Faced with huge losses and market pressure, Honda's strategic adjustment has taken a new direction today: shifting from an aggressive all-electric route to a more pragmatic hybrid approach. Under the new plan, Honda expects the global sales share of all-electric vehicles to be lower than the previously set 30% target by 2030.

Due to this change and relying on its existing product lineup, Honda still seems to have several cards to play. For example, in Japan, Honda has switched entry-level SUVs like the HR-V entirely to hybrid versions to achieve its phased goals for new energy transformation.

Ultimately, for Honda, electrification transformation is indeed a long journey. The cold reception of the S7/P7 trials and the delay of the Ye GT are inevitable pains and strategic recalibrations in the face of industry upheaval. The termination of the Afeela project and the cancellation of the three all-electric models in North America can be seen as part of timely damage control.

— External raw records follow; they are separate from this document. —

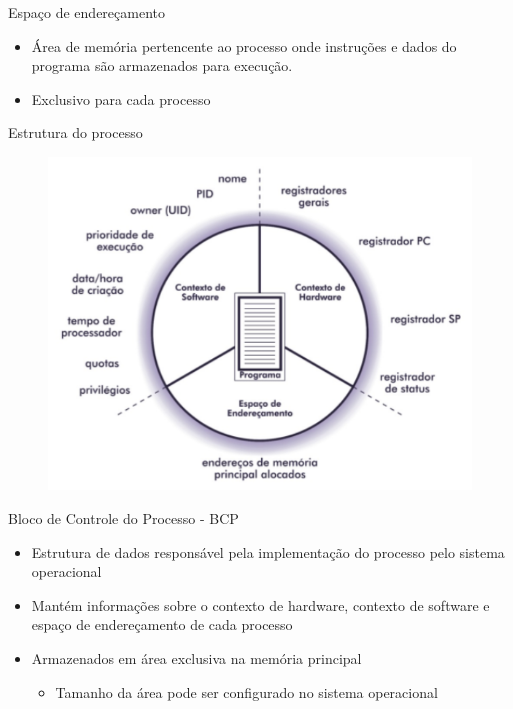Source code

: \documentclass[aspectratio=169,
				xcolor=table]{beamer}
\begin{document}
	\begin{frame}{Espaço de endereçamento}
		\begin{itemize}
			\item Área de memória pertencente ao processo onde instruções e dados do programa são armazenados para execução.
			\vspace{1em}
			\item Exclusivo para cada processo
		\end{itemize}
	\end{frame}
	
	\begin{frame}{Estrutura do processo}	
		\begin{figure}[hbtp]
			\centering
			\includegraphics[keepaspectratio, height=.8\textheight]{../figs/cap03/estrutura1.png}
		\end{figure}
	\end{frame}	
	
	\begin{frame}{Bloco de Controle do Processo - BCP}
		\begin{itemize}
			\item Estrutura de dados responsável pela implementação do processo pelo sistema operacional
			\vspace{1em}
			\item Mantém informações sobre o contexto de hardware, contexto de software e espaço de endereçamento de cada processo
			\vspace{1em}
			\item Armazenados em área exclusiva na memória principal
			\begin{itemize}
				\item Tamanho da área pode ser configurado no sistema operacional
			\end{itemize}
		\end{itemize}
	\end{frame}
	
\end{document}
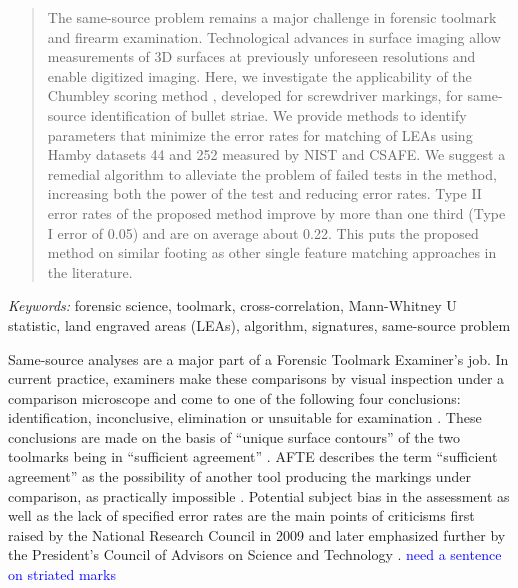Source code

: \documentclass[12pt]{article}
\begin{document}
\bigskip
\begin{abstract}
The same-source problem remains a major challenge in forensic toolmark
and firearm examination. Technological advances in surface imaging allow
measurements of 3D surfaces at previously unforeseen resolutions and
enable digitized imaging. Here, we investigate the applicability of the
Chumbley scoring method \cite{hadler}, developed for screwdriver
markings, for same-source identification of bullet striae. We provide
methods to identify parameters that minimize the error rates for
matching of LEAs using Hamby datasets 44 and 252 measured by NIST and
CSAFE. We suggest a remedial algorithm to alleviate the problem of
failed tests in the method, increasing both the power of the test and
reducing error rates. Type II error rates of the proposed method improve
by more than one third (Type I error of 0.05) and are on average about
0.22. This puts the proposed method on similar footing as other single
feature matching approaches in the literature.
\end{abstract}

\noindent%
{\it Keywords:} forensic science, toolmark, cross-correlation, Mann-Whitney U statistic, land engraved areas (LEAs), algorithm, signatures, same-source problem
\vfill

\newpage
{} %

\newcommand{\hh}[1]{{\textcolor{orange}{#1}}}
\newcommand{\gk}[1]{{\textcolor{blue}{#1}}}
\newcommand{\cited}[1]{{\textcolor{red}{#1}}}
\setlength\parindent{0pt}

\newpage

Same-source analyses are a major part of a Forensic Toolmark Examiner's
job. In current practice, examiners make these comparisons by visual
inspection under a comparison microscope and come to one of the
following four conclusions: identification, inconclusive, elimination or
unsuitable for examination \cite{afte-toolmarks1998}. These conclusions
are made on the basis of ``unique surface contours'' of the two
toolmarks being in ``sufficient agreement'' \cite{afte-toolmarks1998}.
AFTE describes the term ``sufficient agreement'' as the possibility of
another tool producing the markings under comparison, as practically
impossible \cite{afte-toolmarks1998}. Potential subject bias in the
assessment as well as the lack of specified error rates are the main
points of criticisms first raised by the National Research Council in
2009 \cite{NAS:2009} and later emphasized further by the President's
Council of Advisors on Science and Technology \cite{pcast2016}.
{\textcolor{blue}{need a sentence on striated marks}}
\end{document}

In this unprecedented transformation of the automotive industry, no one can remain unscathed. Honda's predicament is a challenge faced by all traditional automakers. The difference lies only in who can recognize reality faster, adjust strategies, and find a suitable transformation path.

In China, Honda's story continues. The question remains: Can this company, once known for innovation and technology, regain its rhythm in the electric era? Time will always provide the final answer. One thing is certain: In this century-long transformation of the automotive industry, there are no permanent kings, only continuous evolution. Hopefully, Honda's electric retreat will mark the beginning of its evolution.